A new IVR is about 30 bucks for the regular ones. In my opinion those are junk. I went through about 3 of them and none of them worked right. Both NPD and Paddock Parts have the electronic / solid state version for about 50 bucks. I think Paddock has it for 40. We did make our own like you mentioned and it works fine. It cost less than 10 bucks. My Dad is an electrical engineer and made it slightly different and it fits inside one of the cases and looks factory. It works great.

I agree about possibly having to isolate some different circuits to figure it out.
 
So, The gauges problem was solved, it was a blown fuse sigh, i remember when it happened now that i think of it.

Just for kicks i decided to check the voltage on the battery, it about 14.6 with the car off... with the car on at idle in park it jumps to 15.7- 15.9 volts, correct me if i'm wrong but isn't that too high?
 
I agree with Iskwezm about the voltage.

Something that was a big help for me was the electrical wiring on CD that I got for about 10 bucks. Most Mutang parts places have it. Its alot easier to see the schematics when they are in color and you can zoom in to view them.
 
Before measuring a battery at rest, you should remove the residual charge by temporarily applying a load to it (Like cranking it over a couple seconds). At rest voltage should be from 12.5 to 12.8V

Charge voltage over 14.5 is too high. It will boil the acid out of the battery and there will be excessive corrosion around the terminals. It should be 13 to 14.5V

As far as I know, the 3G is not a one wire alternator. Did the guy who built it give you any documentation with it? Where is the yellow wire tied to? That is the sense wire.
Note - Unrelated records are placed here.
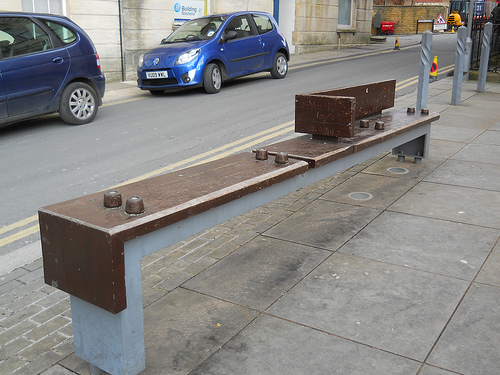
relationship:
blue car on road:
[133, 2, 298, 99] [141, 71, 412, 128]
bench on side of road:
[51, 57, 451, 371] [60, 96, 242, 161]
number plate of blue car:
[143, 69, 170, 79] [136, 10, 291, 95]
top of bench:
[33, 149, 308, 314] [39, 96, 446, 372]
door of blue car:
[223, 13, 266, 78] [136, 10, 291, 95]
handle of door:
[51, 52, 73, 71] [6, 17, 76, 121]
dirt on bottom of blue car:
[2, 98, 57, 124] [0, 10, 106, 127]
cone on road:
[429, 55, 438, 79] [2, 31, 467, 265]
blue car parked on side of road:
[136, 10, 291, 95] [6, 15, 456, 275]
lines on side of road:
[2, 206, 40, 247] [6, 15, 456, 275]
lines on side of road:
[0, 120, 294, 247] [6, 15, 456, 275]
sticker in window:
[205, 29, 215, 36] [160, 15, 225, 42]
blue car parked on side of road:
[136, 10, 291, 95] [2, 31, 467, 265]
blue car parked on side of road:
[136, 10, 291, 95] [101, 93, 229, 158]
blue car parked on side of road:
[136, 10, 291, 95] [10, 117, 180, 178]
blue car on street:
[136, 10, 291, 95] [6, 103, 147, 189]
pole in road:
[414, 25, 436, 131] [0, 33, 500, 375]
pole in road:
[449, 19, 471, 110] [0, 33, 500, 375]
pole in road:
[478, 16, 498, 87] [0, 33, 500, 375]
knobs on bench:
[101, 186, 146, 212] [39, 96, 446, 372]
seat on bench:
[306, 66, 391, 143] [39, 96, 446, 372]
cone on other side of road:
[423, 43, 452, 93] [0, 33, 500, 375]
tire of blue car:
[56, 79, 98, 127] [0, 10, 106, 127]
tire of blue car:
[193, 61, 233, 101] [136, 10, 291, 95]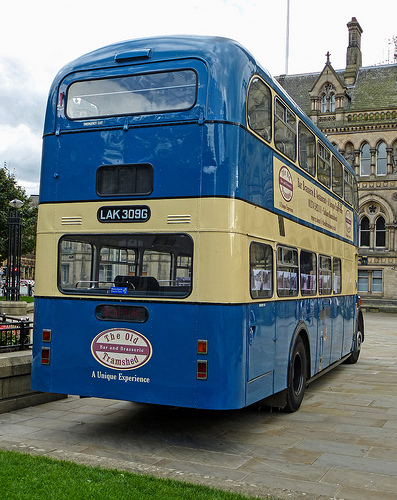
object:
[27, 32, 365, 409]
bus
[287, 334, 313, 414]
tire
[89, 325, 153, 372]
logo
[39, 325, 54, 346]
light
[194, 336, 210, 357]
light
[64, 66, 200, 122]
window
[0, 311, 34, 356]
fence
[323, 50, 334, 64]
cross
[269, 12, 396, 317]
building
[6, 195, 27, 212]
light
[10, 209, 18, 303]
pole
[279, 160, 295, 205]
logo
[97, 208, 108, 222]
letter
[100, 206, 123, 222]
letter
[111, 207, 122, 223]
letter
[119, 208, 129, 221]
number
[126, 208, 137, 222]
number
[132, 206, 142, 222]
number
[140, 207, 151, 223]
letter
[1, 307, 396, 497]
parking lot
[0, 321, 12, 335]
flower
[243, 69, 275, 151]
window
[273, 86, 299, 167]
window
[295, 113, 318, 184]
window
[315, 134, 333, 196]
window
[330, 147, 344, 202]
window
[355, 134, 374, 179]
window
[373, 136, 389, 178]
window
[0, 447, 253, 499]
grass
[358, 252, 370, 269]
mirror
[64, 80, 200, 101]
handrail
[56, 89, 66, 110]
handle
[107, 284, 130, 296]
sticker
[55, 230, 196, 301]
window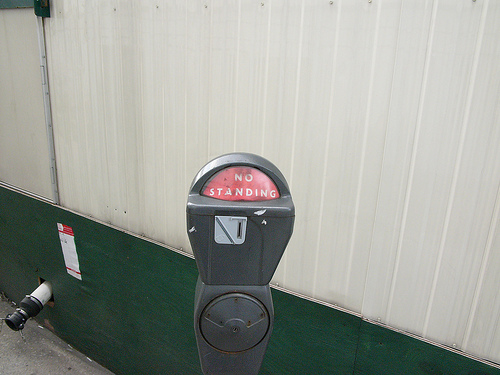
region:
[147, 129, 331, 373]
an expired parking meter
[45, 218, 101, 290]
a red and white sign on wall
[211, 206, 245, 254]
coin slot for parking meter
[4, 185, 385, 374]
a green section of wall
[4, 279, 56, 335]
a tube coming out of wall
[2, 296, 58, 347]
black cap on tube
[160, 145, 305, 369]
a gray and red parking meter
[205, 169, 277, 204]
red and white on parking meter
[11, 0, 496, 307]
white section of wall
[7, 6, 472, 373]
a green and white wall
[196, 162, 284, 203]
No Standing sign in parking meter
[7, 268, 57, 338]
white and black pipe sticking out of wall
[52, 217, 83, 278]
white and red sticker on green board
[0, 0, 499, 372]
white vertical panels on wall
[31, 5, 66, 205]
gray pipe on white wall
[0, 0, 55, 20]
green panels on white wall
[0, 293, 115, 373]
gray concrete in front of green board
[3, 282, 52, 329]
black end of white pipe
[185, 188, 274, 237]
white splotchy marks on parking meter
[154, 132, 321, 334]
parking meter in center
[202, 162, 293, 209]
red no standing sign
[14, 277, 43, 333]
hose coming out of all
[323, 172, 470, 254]
metal white panels on wall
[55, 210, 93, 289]
warning sticker on wall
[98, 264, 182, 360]
green lower portion of wall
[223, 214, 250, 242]
coin slot in meter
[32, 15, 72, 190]
metal rail on wall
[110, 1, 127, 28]
small rivets in wall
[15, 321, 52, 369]
concrete ground by building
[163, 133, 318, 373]
metal parking meter on sidewalk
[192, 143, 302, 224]
red no standing sign on meter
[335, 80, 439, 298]
white wood paneled wall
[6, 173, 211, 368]
white and green painted wall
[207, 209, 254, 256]
grey coin slot on parking meter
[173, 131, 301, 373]
dark grey parking meter with coin slot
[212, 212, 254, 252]
parking meter with coin slot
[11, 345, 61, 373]
grey cement side walk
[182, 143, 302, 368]
parking meter with red sign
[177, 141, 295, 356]
red and grey parking meter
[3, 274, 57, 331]
pipe coming out of hole in outside wall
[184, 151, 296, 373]
meter stating "no standing"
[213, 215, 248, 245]
panel for coin slot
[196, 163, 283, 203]
display window on meter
Also the green wire is the "turn on" signal which should be tied to an ignition source.
 
Ok, so I left the kill switch off and cranked it over for a few seconds a few times and looked at the voltage, it dipped to about 13.8 but with the car off it became climbing back up to 14.1. I verified my multimeter is right, i tested a few household batteries and what not.
I was finally able to look at the part number in the back F749SE, the next line reads 0997CN 12V; it seems to be off a 94 mustang.

He said it a 3g alternator with a 1 wire conversion on his ad; he didn't give me documentation. There is one large wire connected the starting post of the solenoid as well as a wire coming from my harness i'm assuming my ignition wire, i can't tell exactly since the name kinda rubbed off, both connected to the same post on the alternator along with one of the ASI wires i forget which one.
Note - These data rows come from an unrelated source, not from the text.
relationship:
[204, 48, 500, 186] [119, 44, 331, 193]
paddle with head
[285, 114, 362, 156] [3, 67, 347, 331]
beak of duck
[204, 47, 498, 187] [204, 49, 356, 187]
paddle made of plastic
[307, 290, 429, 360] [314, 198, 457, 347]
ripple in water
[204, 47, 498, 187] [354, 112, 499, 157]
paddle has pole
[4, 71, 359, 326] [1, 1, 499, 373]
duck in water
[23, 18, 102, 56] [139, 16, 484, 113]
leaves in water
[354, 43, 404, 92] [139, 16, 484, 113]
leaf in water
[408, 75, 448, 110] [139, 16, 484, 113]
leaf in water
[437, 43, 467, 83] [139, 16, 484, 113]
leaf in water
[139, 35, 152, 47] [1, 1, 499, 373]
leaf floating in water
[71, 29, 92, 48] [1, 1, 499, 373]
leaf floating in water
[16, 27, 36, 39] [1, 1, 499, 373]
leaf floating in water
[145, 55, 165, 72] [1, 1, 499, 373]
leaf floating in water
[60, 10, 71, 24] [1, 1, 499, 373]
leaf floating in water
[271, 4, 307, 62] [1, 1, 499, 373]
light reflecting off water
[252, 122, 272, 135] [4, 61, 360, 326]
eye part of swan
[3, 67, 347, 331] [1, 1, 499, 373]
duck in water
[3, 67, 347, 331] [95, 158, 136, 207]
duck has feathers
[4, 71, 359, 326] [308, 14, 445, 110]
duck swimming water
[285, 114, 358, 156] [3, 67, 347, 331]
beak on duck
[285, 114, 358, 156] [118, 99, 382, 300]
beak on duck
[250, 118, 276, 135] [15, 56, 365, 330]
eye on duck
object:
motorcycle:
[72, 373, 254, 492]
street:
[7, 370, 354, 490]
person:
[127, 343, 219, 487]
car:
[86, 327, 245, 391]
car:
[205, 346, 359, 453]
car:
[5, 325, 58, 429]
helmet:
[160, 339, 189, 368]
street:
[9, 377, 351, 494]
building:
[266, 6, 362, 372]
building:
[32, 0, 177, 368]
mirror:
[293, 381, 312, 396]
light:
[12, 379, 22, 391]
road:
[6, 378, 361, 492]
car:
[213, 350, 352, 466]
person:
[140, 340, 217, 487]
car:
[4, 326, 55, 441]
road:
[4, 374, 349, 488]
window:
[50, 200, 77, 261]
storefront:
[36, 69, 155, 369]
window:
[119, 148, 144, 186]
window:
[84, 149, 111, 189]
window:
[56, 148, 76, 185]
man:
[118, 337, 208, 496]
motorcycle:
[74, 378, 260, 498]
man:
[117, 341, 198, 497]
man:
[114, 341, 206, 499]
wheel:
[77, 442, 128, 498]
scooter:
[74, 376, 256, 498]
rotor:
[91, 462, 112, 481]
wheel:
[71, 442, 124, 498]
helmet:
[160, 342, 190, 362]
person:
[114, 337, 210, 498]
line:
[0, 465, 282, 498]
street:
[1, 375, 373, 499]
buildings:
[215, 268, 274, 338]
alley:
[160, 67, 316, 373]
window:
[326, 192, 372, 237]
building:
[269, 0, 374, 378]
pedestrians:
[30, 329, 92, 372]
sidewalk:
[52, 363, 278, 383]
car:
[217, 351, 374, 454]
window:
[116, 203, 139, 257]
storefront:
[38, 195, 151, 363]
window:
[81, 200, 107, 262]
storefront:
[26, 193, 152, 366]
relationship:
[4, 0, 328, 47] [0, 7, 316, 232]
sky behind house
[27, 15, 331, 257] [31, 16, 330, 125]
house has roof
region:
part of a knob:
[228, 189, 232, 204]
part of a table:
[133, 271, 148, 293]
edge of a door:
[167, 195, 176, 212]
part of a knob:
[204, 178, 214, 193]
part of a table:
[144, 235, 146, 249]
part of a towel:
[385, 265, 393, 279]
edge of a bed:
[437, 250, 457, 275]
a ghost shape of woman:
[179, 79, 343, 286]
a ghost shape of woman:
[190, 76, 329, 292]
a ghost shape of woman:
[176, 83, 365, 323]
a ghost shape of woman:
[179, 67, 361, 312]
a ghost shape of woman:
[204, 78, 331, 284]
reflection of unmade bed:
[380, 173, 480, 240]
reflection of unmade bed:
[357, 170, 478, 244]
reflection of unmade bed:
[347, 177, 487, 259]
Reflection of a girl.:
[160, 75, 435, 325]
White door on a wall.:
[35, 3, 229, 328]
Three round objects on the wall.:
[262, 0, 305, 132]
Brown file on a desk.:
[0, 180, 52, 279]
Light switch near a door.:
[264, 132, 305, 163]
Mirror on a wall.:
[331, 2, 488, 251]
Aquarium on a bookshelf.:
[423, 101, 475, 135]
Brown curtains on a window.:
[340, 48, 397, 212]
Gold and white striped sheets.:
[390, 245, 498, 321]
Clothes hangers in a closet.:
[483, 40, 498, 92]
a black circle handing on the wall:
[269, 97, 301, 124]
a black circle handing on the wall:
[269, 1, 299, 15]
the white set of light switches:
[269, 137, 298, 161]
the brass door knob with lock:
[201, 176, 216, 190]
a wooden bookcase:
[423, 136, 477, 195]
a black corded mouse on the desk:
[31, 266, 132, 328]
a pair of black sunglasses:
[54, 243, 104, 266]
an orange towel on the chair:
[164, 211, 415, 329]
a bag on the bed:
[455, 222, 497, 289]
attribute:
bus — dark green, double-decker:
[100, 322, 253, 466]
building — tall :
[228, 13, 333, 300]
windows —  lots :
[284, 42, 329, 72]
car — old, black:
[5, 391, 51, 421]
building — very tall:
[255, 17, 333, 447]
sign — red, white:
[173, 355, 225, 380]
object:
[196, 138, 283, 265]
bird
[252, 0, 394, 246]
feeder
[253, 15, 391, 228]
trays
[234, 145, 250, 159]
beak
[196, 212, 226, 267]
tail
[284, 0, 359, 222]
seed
There isn't much corrosion on the terminals, we completely coated it with grease last time I had battery problems. But i can see the acid has done quite a bit of damage to the bottom, where the frame rails and battery tray are. Corrosion that wasn't there before.
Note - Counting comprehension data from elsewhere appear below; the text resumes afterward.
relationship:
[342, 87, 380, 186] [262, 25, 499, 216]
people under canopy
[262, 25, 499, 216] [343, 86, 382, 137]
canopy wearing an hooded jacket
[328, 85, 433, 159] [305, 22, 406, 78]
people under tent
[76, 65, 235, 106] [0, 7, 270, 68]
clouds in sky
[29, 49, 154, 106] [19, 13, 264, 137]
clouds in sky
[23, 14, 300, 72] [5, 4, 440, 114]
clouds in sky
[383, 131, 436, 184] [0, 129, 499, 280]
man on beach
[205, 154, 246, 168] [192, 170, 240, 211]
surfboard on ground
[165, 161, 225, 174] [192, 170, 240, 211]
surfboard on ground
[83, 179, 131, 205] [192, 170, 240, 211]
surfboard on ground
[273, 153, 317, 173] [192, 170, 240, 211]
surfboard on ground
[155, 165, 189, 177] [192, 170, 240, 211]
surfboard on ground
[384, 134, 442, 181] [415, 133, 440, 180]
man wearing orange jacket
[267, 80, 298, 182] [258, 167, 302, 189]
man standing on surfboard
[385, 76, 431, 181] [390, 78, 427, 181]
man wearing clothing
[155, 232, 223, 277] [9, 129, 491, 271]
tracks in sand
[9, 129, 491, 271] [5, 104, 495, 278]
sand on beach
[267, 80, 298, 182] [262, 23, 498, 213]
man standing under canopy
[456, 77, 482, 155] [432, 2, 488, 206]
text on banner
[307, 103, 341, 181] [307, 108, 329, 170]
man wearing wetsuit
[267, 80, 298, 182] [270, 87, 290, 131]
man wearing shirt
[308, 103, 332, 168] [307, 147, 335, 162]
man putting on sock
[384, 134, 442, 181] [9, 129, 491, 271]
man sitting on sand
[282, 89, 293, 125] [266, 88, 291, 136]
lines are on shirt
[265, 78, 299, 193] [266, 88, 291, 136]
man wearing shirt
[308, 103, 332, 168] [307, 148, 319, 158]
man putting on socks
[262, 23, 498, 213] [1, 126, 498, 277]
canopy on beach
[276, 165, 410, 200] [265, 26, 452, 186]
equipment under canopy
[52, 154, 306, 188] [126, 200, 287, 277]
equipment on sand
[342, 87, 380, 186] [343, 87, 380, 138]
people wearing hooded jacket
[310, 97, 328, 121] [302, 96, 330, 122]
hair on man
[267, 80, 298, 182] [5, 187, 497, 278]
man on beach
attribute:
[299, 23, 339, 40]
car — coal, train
Neutralizing acid requires baking soda and water, last time i used this it became a paste do you spread the paste over it or the water portion?
 
That still seems too high of voltage. Is it the same battery you had before you put the 3G on it? Did you have a more normal reading before the 3G? Do you have another multimeter to verify your output? Look at the 3G connector. Where is the "A" terminal tied to? Usually it is a yellow/white wire.
 
I went over to my grandpa's house and borrowed 2 of his multimeter and sure enough both read 14.2 while the car was on and about 13 at rest. I hooked up mine simultaneously and it read high 15s. So, mine was bad.
As for the stereo, it seems to be happening less and less but i think it might be a bad ground or loose connection somewhere i'm gonna have to trace it around, and maybe hook up a multimeter in line to see if voltage is dropping.